Is it possible to write any permutation as the product of transpositions $(1 \text{ } 2),(2 \text{ } 3),...(n-1 \text{ } n)$ I understand any permutation $(a_1 \text{ } a_2 ... a_k)$ in $S_n$ where $k \leq n$ can be written as a product of $(a_1 \text{ } a_k)(a_1a_{k-1})...(a_2 \text{ } a_1)$. Similarly, $(a_1a_2...a_k)$ can be written as $(1 \text{ } a_1)(1 \text{ } a_k)...(1 \text{ } a_2)(1 \text{ } a_1)$ (if the permutation has $1$ in it, it can be rearranged so $1$ is the first integer appearing on the left and then the first and last transpositions can be removed) which shows any permutation can be written as the products of $(1 \text{ } 2), (1 \text{ } 3),...,(1 \text{ } n)$.
Is it possible to write a permutation as a product of $(1 \text{ } 2),(2 \text{ } 3),...,(n-1 \text{ } n)$? If the permutation consists of consecutive numbers in increasing order then $(a_1 \text{ } a_2)...(a_{k-1} \text{ } a_k)$ works fine. But I cannot generalize it for any sequence of integers. Is this actually possible?
Edit
It turns out it is possible.

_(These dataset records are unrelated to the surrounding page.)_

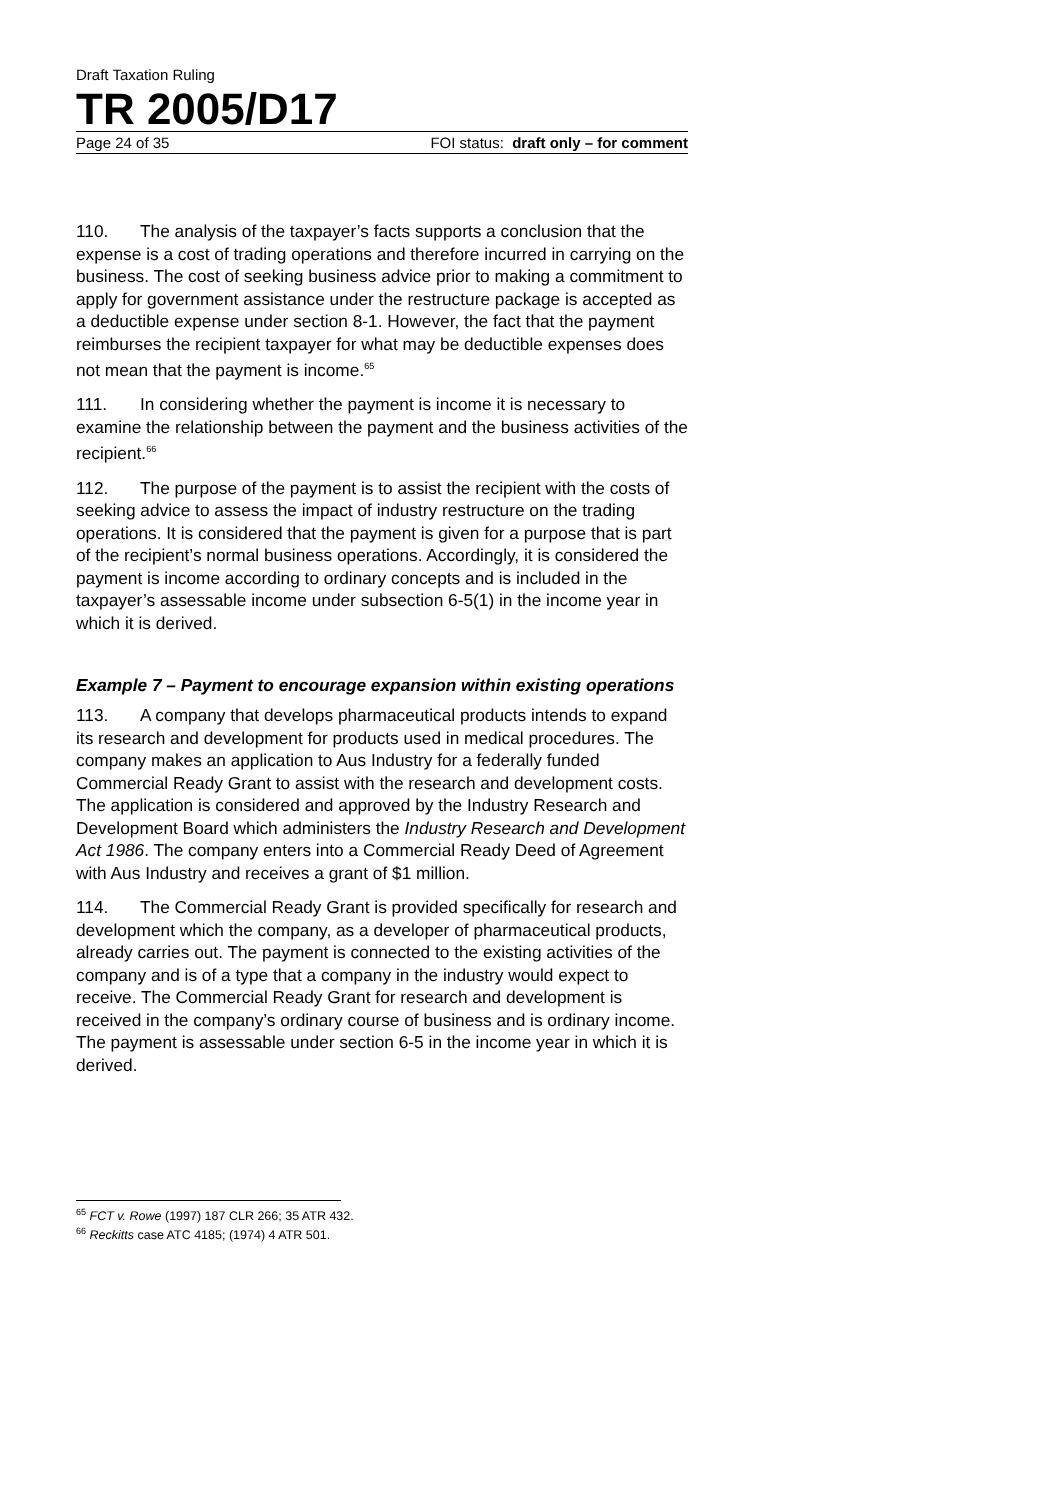Draft Taxation Ruling
TR 2005/D17
Page 24 of 35 FOI status: draft only – for comment
110. The analysis of the taxpayer’s facts supports a conclusion that the expense is a cost of trading operations and therefore incurred in carrying on the business. The cost of seeking business advice prior to making a commitment to apply for government assistance under the restructure package is accepted as a deductible expense under section 8-1. However, the fact that the payment reimburses the recipient taxpayer for what may be deductible expenses does not mean that the payment is income.<sup>65</sup>
111. In considering whether the payment is income it is necessary to examine the relationship between the payment and the business activities of the recipient.<sup>66</sup>
112. The purpose of the payment is to assist the recipient with the costs of seeking advice to assess the impact of industry restructure on the trading operations. It is considered that the payment is given for a purpose that is part of the recipient’s normal business operations. Accordingly, it is considered the payment is income according to ordinary concepts and is included in the taxpayer’s assessable income under subsection 6-5(1) in the income year in which it is derived.
Example 7 – Payment to encourage expansion within existing operations
113. A company that develops pharmaceutical products intends to expand its research and development for products used in medical procedures. The company makes an application to Aus Industry for a federally funded Commercial Ready Grant to assist with the research and development costs. The application is considered and approved by the Industry Research and Development Board which administers the Industry Research and Development Act 1986. The company enters into a Commercial Ready Deed of Agreement with Aus Industry and receives a grant of $1 million.
114. The Commercial Ready Grant is provided specifically for research and development which the company, as a developer of pharmaceutical products, already carries out. The payment is connected to the existing activities of the company and is of a type that a company in the industry would expect to receive. The Commercial Ready Grant for research and development is received in the company’s ordinary course of business and is ordinary income. The payment is assessable under section 6-5 in the income year in which it is derived.
<sup>65</sup> FCT v. Rowe (1997) 187 CLR 266; 35 ATR 432.
<sup>66</sup> Reckitts case ATC 4185; (1974) 4 ATR 501.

I am hoping to generalize this claim so for any permutation, so I can write it as a product of $(1 2), (2 3), ...,(n-1 \text{ } n)$, the way I have shown it works for $(1 2), (1 3),...,(1 n)$. For instance if $\sigma =(352)$ then $\sigma=(1 3)(1 2)(1 5)(13)$. How can the same cycle be written as a product of $(1 2),(2 3),...(n-1 \text{ } n)?$
 A: Solution 1:

It is obvious that we can write any permutation as a product of transpositions.
So, we need only to show that any transposition is a product of special transpositions $(1 \text{ } 2),(2 \text{ } 3),...(n-1 \text{ } n)$.
Let $1\leq i<j\leq n$.
$(i\text{ }j)=(i\text{ }i+1)\cdots(j-2\text{ }j-1)(j-1\text{ }j)\cdots(i+1\text{ }i+2)(i\text{ }i+1)$.

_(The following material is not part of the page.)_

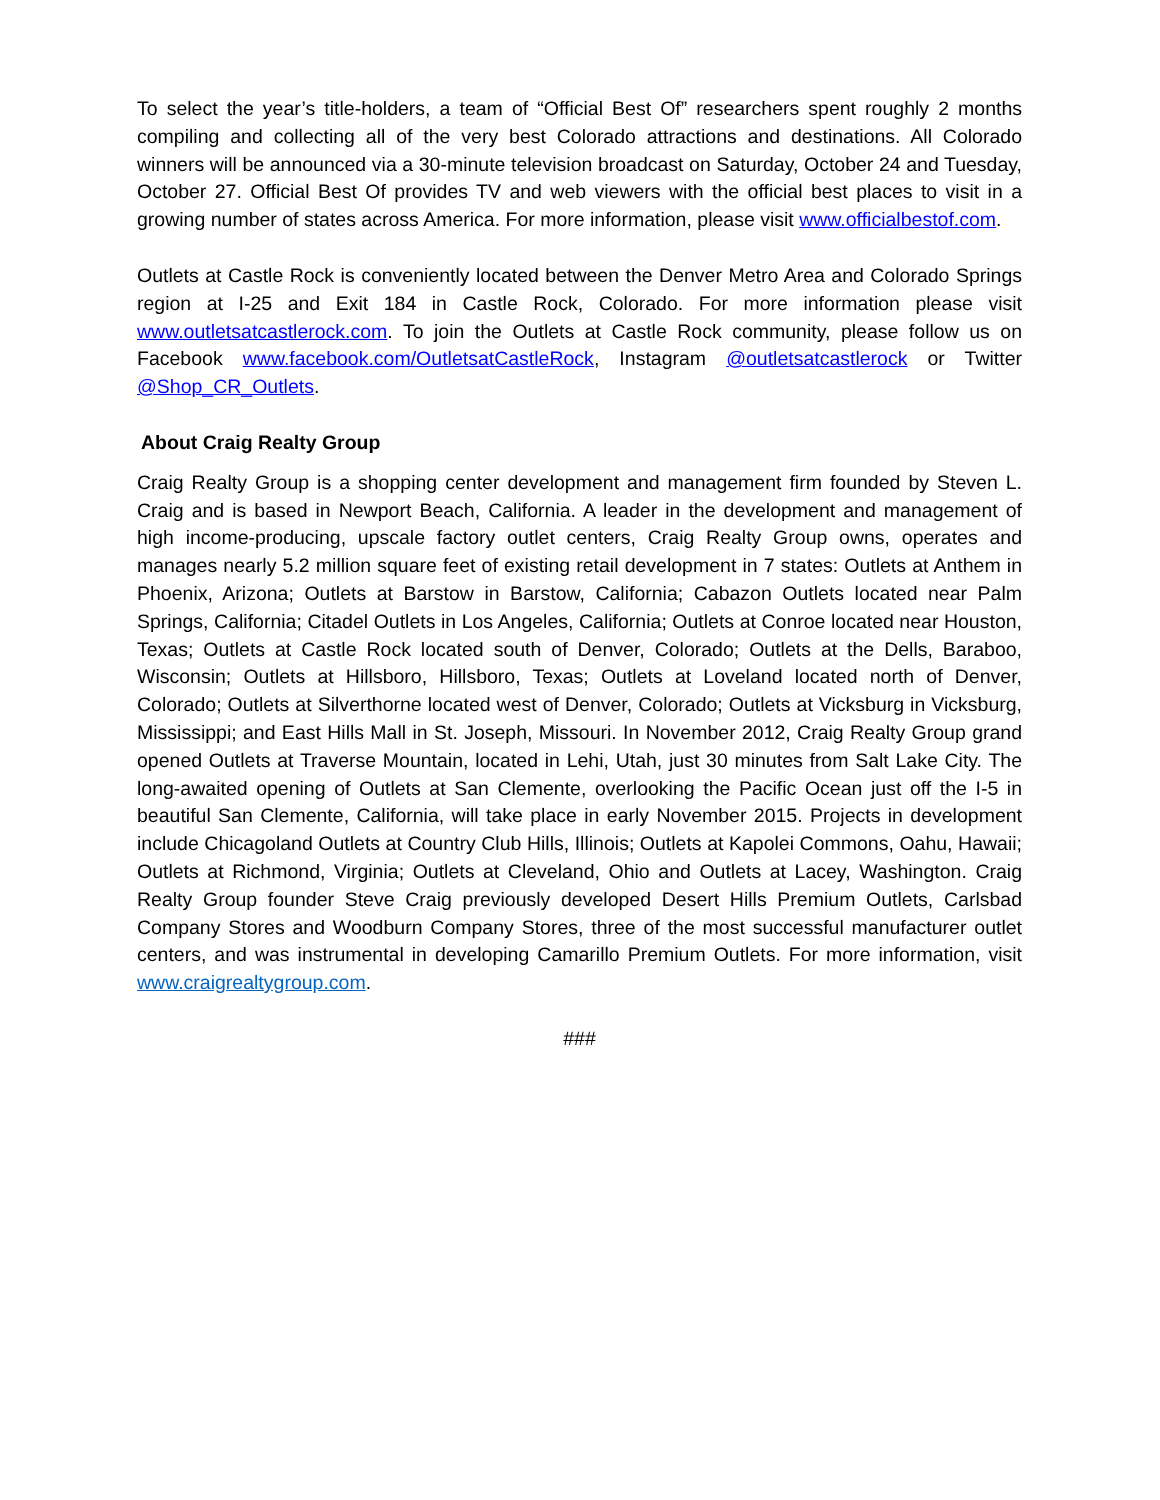To select the year’s title-holders, a team of “Official Best Of” researchers spent roughly 2 months compiling and collecting all of the very best Colorado attractions and destinations. All Colorado winners will be announced via a 30-minute television broadcast on Saturday, October 24 and Tuesday, October 27. Official Best Of provides TV and web viewers with the official best places to visit in a growing number of states across America. For more information, please visit www.officialbestof.com.
Outlets at Castle Rock is conveniently located between the Denver Metro Area and Colorado Springs region at I-25 and Exit 184 in Castle Rock, Colorado. For more information please visit www.outletsatcastlerock.com. To join the Outlets at Castle Rock community, please follow us on Facebook www.facebook.com/OutletsatCastleRock, Instagram @outletsatcastlerock or Twitter @Shop_CR_Outlets.
About Craig Realty Group
Craig Realty Group is a shopping center development and management firm founded by Steven L. Craig and is based in Newport Beach, California. A leader in the development and management of high income-producing, upscale factory outlet centers, Craig Realty Group owns, operates and manages nearly 5.2 million square feet of existing retail development in 7 states: Outlets at Anthem in Phoenix, Arizona; Outlets at Barstow in Barstow, California; Cabazon Outlets located near Palm Springs, California; Citadel Outlets in Los Angeles, California; Outlets at Conroe located near Houston, Texas; Outlets at Castle Rock located south of Denver, Colorado; Outlets at the Dells, Baraboo, Wisconsin; Outlets at Hillsboro, Hillsboro, Texas; Outlets at Loveland located north of Denver, Colorado; Outlets at Silverthorne located west of Denver, Colorado; Outlets at Vicksburg in Vicksburg, Mississippi; and East Hills Mall in St. Joseph, Missouri. In November 2012, Craig Realty Group grand opened Outlets at Traverse Mountain, located in Lehi, Utah, just 30 minutes from Salt Lake City. The long-awaited opening of Outlets at San Clemente, overlooking the Pacific Ocean just off the I-5 in beautiful San Clemente, California, will take place in early November 2015. Projects in development include Chicagoland Outlets at Country Club Hills, Illinois; Outlets at Kapolei Commons, Oahu, Hawaii; Outlets at Richmond, Virginia; Outlets at Cleveland, Ohio and Outlets at Lacey, Washington. Craig Realty Group founder Steve Craig previously developed Desert Hills Premium Outlets, Carlsbad Company Stores and Woodburn Company Stores, three of the most successful manufacturer outlet centers, and was instrumental in developing Camarillo Premium Outlets. For more information, visit www.craigrealtygroup.com.
###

For example, $(3\text{ }7)=(3\text{ }4)(4\text{ }5)(5\text{ }6)(6\text{ }7)(5\text{ }6)(4\text{ }5)(3\text{ }4)$.

Solution 2:

Let $\sigma$ be any permutation in $S_n$.
Let $a:=\sigma(1)$.
If $a=1$, let $\tau_1:=\sigma$.
If $a\neq 1$, then, $\tau_1:=(2\text{ }1)\cdots(a-1\text{ }a-2)(a\text{ }a-1)\sigma$.
Then $\tau_1(1)=1$.
Let $b:=\tau_1(2)\in\{2,\dots,n\}$.
If $b=2$, let $\tau_2:=\tau_1$.
If $b\neq 2$, let $\tau_2:=(3\text{ }2)\cdots(b-1\text{ }b-2)(b\text{ }b-1)\tau_1$.
Then $\tau_2(1)=1, \tau_2(2)=2$.
Let $c:=\tau_2(3)\in\{3,\dots,n\}$.
If $c=3$, let $\tau_3:=\tau_2$.
If $c\neq 3$, let $\tau_3:=(4\text{ }3)\cdots(c-1\text{ }c-2)(c\text{ }c-1)\tau_2$.
Then $\tau_3(1)=1, \tau_3(2)=2,\tau_3(3)=3$.
$\vdots$
Let $y:=\tau_{n-2}(n-1)\in\{n-1,n\}$.
If $y=n-1$, let $\tau_{n-1}:=\tau_{n-2}$.
If $y\neq n-1$, let $\tau_{n-1}:=(n\text{ }n-1)\tau_{n-2}$.
Then $\tau_{n-1}(1)=1,\tau_{n-1}(2)=2,\dots,\tau_{n-1}(n-2)=n-2,\tau_{n-1}(n-1)=n-1$.
Let $z:=\tau_{n-1}(n)\in\{n\}$.
Then, $z=n$.
So, $\tau_{n-1}$ is the identity.
Therefore, the inverse of $\sigma$ is a product of special transpositions $(1 \text{ } 2),(2 \text{ } 3),...(n-1 \text{ } n)$.
Since the inverse of the inverse of $\sigma$ is also a product of special transpositions $(1 \text{ } 2),(2 \text{ } 3),...(n-1 \text{ } n)$ and $\sigma$ is equal to the inverse of the inverse of $\sigma$, $\sigma$ is a product of special transpositions $(1 \text{ } 2),(2 \text{ } 3),...(n-1 \text{ } n)$.